**SEZIONE DI TESTO:**
+---+
Sono giorni di corsa e rincorsa per l’assessore comunale alle Politiche Sociali, Gabriele Rabaiotti. Tra vecchie povertà alle quali garantire il continuo sussidio. E nuove povertà per le quali occorre mettere in campo risposte. In mezzo l’esigenza di semplificare e snellire ogni domanda per garantire aiuti nel minor tempo possibile e nella maniera più efficace.
L’intervista all’assessore comunale alle Politiche Sociali, Gabriele Rabaiotti
Assessore Rabaiotti, come impiegherete i 7,2 milioni garantiti dalla Protezione Civile?
«Lo gestiremo con tre linee. La prima, per 700.000 euro di risorse, andrà a potenziare i sette hub che preparano e distribuiscono pacchi alimentari a tremila famiglie».
In che modo?
«I nuovi fondi ci permetteranno di garantire un pacco settimanale a queste tremila famiglie almeno fino a metà giugno. Non solo. La spesa sarà un po’ più sostanziosa, da otto passeremo a dieci chili alla settimana».
La seconda misura?
«Un altro milione di euro sarà destinato alle famiglie indigenti che hanno già fatto richiesta di sostegno economico, ma, pur avendo giudicato ammissibile la loro domanda, non avevamo più risorse economiche per garantire l’aiuto».
Di quante famiglie parliamo in questo caso?
«Sono circa 1.200 nuclei, ai quali verrà consegnata una carta prepagata o un voucher per la spesa alimentare che varietà da 150 euro a 350 euro al mese a seconda delle dimensioni della famiglia. Partiamo da un minimo di tre componenti e possiamo impegnarci a garantire questa misura per almeno due mesi».
Passiamo al terzo target…
«Con circa 5,5 milioni di euro individueremo tutte quelle famiglie che sono finita in condizione di difficoltà a causa dell’emergenza».
Come le individuerete?
«Apriremo una domanda di ammissione a questo contributo. Sarà una finestra breve, una settimana di tempo per compilare un modulo online e farsi assistere telefonicamente con una linea ad hoc».
+---+
**Testi sorgente dei documenti formattati:**
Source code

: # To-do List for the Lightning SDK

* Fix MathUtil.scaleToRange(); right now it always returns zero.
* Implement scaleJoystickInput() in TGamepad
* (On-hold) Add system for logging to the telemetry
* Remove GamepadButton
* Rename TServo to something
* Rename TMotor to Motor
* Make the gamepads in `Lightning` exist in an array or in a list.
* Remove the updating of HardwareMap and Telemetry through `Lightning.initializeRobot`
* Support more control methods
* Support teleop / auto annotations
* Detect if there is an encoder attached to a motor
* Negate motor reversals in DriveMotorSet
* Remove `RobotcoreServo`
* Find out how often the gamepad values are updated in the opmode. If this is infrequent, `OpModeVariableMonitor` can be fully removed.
+---+
**COMPITO OPERATIVO:** Prosegui l'intervista all'assessore Rabaiotti sui fondi della Protezione Civile, riprendendo subito dopo l'ultima risposta riportata.

**RISPOSTA SCRITTA:**
A chi vi rivolgerete?
«Vogliamo trovare le famiglie con dichiarazione di redditi inferiori a 20.000 euro nel 2018 o fino a 40.000 euro, nel caso in cui abbiano perso il lavoro nei primi tre mesi di quest’anno».
Ci sarà una graduatoria?
«Sì, terremo conto del fatto che siano necessariamente residenti nel Comune di Milano, che vivano in affitto o in casa di proprietà con mutuo ancora aperto, che abbiano più figli a carico. Ma soprattutto premieremo i redditi da lavoro precario: partite Iva, professionisti autonomi, collaboratori occasionali».
Che cosa riceveranno concretamente queste famiglie?
«Come per il secondo cluster di cui parlavamo prima, prevederemo buoni spesa da 150 a 350 euro al mese attraverso carte prepagate o voucher, solo per spese alimentari, motivo per cui non avranno un bonifico sul conto corrente».
Potreste attingere anche dal fondo di mutuo soccorso lanciato dal sindaco?
«No, le destinazioni sono diverse. Noi stiamo ragionando sull’emergenza più bruciante, mentre il fondo sarà destinato a rimettere in pista la ripresa economica e il lavoro. Diciamo che quel fondo non ha una prospettiva emergenziale».
Intanto continuate a cercare strutture per le quarantene, con quali criteri?
«Abbiamo lanciato una call che definisco un’indagine esplorativa, perché mira a verificare se esistano strutture e spazi su cui poter eventualmente contare».
Tradotto?
«Vuol dire che il Comune ha necessità stringenti, ma vuole anche avere chiare opzioni sul tavolo da poter attivare in caso di bisogno. Quindi non c’è impegno per le parti, né per chi si propone, né per noi che riceviamo la disponibilità».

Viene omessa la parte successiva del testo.